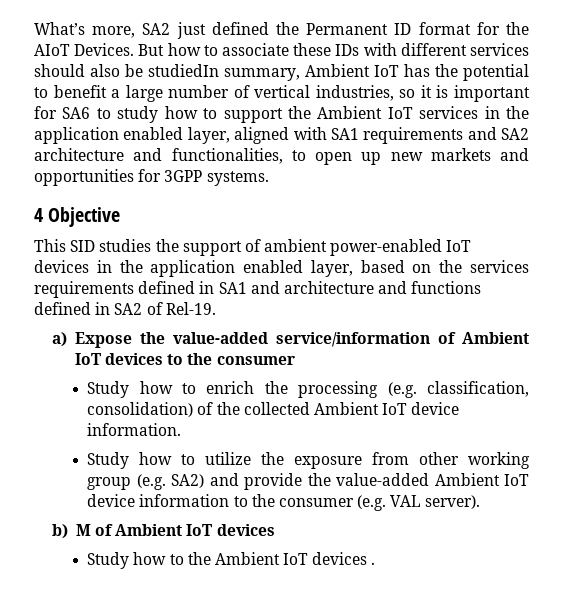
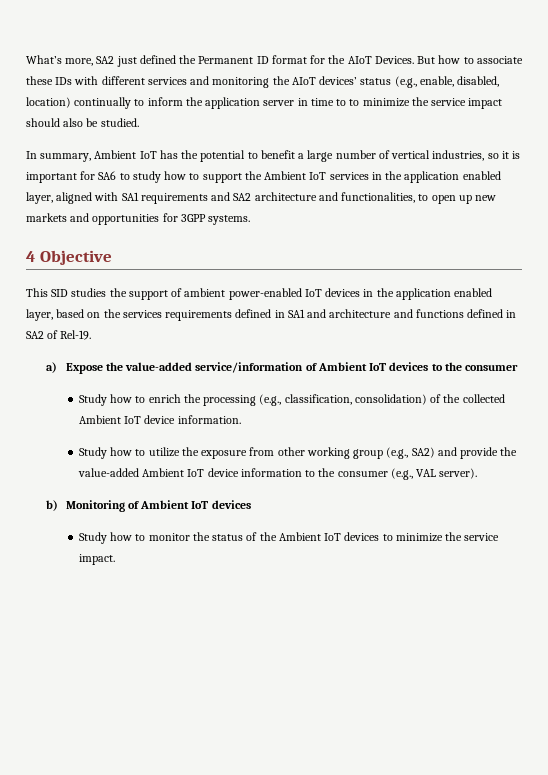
(529, 49) none -> [190,76,500,88] [26,97,503,109] and monitoring the AIoT devices’ status (e.g., enable, disabled, location) continually to inform the application server in time to to minimize the service impact
[148,64,219,77] studiedIn -> [100,118,139,127] [26,151,37,159] studied. // In
[387,382,417,398] (e.g. -> [259,394,282,406] (e.g.,
[136,474,166,490] (e.g. -> [386,447,409,459] (e.g.,
[357,495,387,511] (e.g. -> [390,468,413,480] (e.g.,
[75,524,91,536] M -> [65,500,125,512] Monitoring
[187,552,376,565] the Ambient IoT devices . -> [148,532,500,542] [78,554,115,565] monitor the status of the Ambient IoT devices to minimize the service impact.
+---+
EXERCISE DIRECTIONS — All lines from the one that contains "[136,474,166,490] (e.g. ->" through the end of the listing above should be copied exactly, with nothing else.

EXPECTED ANSWER —
[136,474,166,490] (e.g. -> [386,447,409,459] (e.g.,
[357,495,387,511] (e.g. -> [390,468,413,480] (e.g.,
[75,524,91,536] M -> [65,500,125,512] Monitoring
[187,552,376,565] the Ambient IoT devices . -> [148,532,500,542] [78,554,115,565] monitor the status of the Ambient IoT devices to minimize the service impact.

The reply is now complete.